425 F2d 247 United States v. Stephens
425 F.2d 247
UNITED STATES of America, Appellee,
June Hayward STEPHENS, Jr., Appellant.
United States Court of Appeals, Tenth Circuit.
May 4, 1970.
June Hayward Stephens, Jr., pro se.
Jeff R. Laird, Asst. U. S. Atty., for the United States.
Before MURRAH, Chief Judge, and LEWIS and HOLLOWAY, Circuit Judges.

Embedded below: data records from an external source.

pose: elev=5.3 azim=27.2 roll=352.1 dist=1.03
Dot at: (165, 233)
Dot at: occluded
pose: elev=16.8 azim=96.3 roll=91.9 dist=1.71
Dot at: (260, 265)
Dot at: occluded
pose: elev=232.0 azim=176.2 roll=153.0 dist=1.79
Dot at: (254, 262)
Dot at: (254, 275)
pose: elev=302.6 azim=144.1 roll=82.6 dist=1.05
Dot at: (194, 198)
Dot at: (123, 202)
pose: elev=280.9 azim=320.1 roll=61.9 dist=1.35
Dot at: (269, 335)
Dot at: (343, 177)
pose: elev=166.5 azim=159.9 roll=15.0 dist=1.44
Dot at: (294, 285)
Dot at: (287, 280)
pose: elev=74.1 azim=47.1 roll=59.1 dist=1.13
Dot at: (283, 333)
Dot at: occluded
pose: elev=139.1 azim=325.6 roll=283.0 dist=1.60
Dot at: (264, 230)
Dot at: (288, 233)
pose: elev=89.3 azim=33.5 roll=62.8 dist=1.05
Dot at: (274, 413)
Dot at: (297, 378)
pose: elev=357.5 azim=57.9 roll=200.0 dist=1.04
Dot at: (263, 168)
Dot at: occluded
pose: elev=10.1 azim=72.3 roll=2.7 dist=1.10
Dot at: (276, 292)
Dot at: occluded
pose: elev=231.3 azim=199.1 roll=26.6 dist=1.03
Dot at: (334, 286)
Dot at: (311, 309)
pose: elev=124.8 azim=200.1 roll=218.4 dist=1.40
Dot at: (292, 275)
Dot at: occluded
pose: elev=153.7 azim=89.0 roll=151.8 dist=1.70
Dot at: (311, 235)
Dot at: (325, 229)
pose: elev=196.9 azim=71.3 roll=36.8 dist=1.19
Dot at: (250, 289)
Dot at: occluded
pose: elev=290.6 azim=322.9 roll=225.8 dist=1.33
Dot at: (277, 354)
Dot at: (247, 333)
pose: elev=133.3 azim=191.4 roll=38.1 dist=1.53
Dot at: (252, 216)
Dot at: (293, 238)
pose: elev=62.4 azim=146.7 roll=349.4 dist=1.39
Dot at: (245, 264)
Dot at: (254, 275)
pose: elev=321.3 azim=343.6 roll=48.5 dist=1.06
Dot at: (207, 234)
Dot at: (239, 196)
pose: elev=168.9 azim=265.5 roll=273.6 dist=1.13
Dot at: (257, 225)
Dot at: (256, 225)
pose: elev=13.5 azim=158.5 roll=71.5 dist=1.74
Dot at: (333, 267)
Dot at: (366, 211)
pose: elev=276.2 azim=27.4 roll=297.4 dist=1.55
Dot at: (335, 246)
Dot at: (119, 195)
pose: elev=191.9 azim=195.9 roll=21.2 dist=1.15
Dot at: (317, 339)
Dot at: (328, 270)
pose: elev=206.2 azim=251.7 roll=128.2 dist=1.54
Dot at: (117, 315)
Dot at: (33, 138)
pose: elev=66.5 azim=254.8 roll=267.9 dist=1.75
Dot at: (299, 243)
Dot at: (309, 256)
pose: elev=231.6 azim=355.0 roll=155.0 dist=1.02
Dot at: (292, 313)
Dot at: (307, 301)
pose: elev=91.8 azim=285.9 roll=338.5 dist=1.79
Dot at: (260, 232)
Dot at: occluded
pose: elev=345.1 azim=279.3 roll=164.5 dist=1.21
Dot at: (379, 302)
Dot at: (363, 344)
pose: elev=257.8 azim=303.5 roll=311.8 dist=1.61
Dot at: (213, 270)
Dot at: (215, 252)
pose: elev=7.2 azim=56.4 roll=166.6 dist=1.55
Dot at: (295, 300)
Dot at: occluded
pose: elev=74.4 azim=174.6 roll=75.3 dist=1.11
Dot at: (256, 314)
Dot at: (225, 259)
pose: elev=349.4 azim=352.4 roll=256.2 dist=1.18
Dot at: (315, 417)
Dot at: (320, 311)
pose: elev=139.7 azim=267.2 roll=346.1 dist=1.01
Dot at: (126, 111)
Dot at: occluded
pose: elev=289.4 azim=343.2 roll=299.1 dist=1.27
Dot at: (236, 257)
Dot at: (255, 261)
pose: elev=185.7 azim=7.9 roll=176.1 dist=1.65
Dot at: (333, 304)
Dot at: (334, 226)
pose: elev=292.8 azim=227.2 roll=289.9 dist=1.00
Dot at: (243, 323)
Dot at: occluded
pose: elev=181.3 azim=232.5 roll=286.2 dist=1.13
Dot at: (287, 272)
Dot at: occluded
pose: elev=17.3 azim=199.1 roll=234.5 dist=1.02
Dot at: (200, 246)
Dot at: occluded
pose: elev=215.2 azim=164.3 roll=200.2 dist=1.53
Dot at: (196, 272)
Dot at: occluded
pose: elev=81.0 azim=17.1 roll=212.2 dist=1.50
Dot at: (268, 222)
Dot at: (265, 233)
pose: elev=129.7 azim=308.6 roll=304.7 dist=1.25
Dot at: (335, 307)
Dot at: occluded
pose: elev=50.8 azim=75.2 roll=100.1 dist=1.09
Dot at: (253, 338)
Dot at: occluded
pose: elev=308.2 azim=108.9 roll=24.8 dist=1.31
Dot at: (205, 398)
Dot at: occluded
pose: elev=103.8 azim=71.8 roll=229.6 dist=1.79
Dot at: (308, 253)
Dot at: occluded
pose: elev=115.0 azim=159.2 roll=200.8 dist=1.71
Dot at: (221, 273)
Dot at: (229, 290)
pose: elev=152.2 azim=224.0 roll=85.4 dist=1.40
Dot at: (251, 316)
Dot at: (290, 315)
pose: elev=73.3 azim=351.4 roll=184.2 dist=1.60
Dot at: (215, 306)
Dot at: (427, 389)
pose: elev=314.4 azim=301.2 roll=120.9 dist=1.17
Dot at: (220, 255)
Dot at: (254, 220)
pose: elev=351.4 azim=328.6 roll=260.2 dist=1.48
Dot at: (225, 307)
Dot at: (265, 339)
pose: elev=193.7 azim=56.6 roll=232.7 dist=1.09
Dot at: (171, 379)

This is an appeal from denial of relief without hearing sought by a motion under 28 U.S.C. § 2255, filed with the United States District Court for the District of Oklahoma. In 1953 appellant Stephens pleaded guilty to bank robbery, 18 U.S.C. § 2113(a), (d), and was sentenced to a 25-year term of imprisonment. Five subsequent applications for post-conviction relief, most of them challenging the voluntariness of his plea, have been unsuccessful. See Stephens v. United States, 10 Cir., 376 F.2d 23, cert. denied, 389 U.S. 881, 88 S.Ct. 124, 19 L.Ed.2d 176. In the cited case we held that an appropriate inquiry into the fact of voluntariness had been made, and that it was specifically found that Stephens' plea, entered in the presence of retained counsel, was voluntary in every sense. 376 F.2d at 24.
Stephens' present motion asserts that his guilty plea was involuntary because he was under the influence of drugs at such time and therefore incompetent. After examination of the several files and records applicable to Stephens the trial court denied the motion as constituting a successive motion raising no new grounds for relief. We affirm. The mere recital of a new factual basis purportedly supporting an earlier considered and rejected ground for post-conviction relief need not be given reconsideration, Sanders v. United States, 373 U.S. 1, 83 S.Ct. 1068, 10 L.Ed.2d 148, if the trial court in its discretion does not deem the ends of justice so demand.
Stephens' motion here considered is inartfully drawn and contains references to "non compos mentis" and other such generalities. The trial court interpreted the motion as a claim to mental incompetency through use of narcotics resulting in an involuntary plea. We consider such an interpretation to be proper and justified. Mental incompetency may give a right to post-conviction relief on grounds not contained within the ambit of a former plea, and a new "ground," as that term is defined in Sanders, cannot be considered as repetitive. 373 U.S. at 16, 83 S.Ct. 1068. However, after six applications and the lapse of 17 years since imposition of sentence, the possibility of abuse of process is very apparent. See 373 U.S. at 17-18, 83 S.Ct. 1068, citing cases; Price v. Johnston, 334 U.S. 266, 292, 68 S.Ct. 1049, 92 L.Ed. 1356.
Stephens was notified that this court was considering summary affirmance and took the opportunity afforded him to oppose such disposition in memoranda addressing the merits. After a thorough consideration of the files and records in this case we are convinced that further briefing and oral argument is unnecessary. The judgment of the district court is affirmed on our own motion.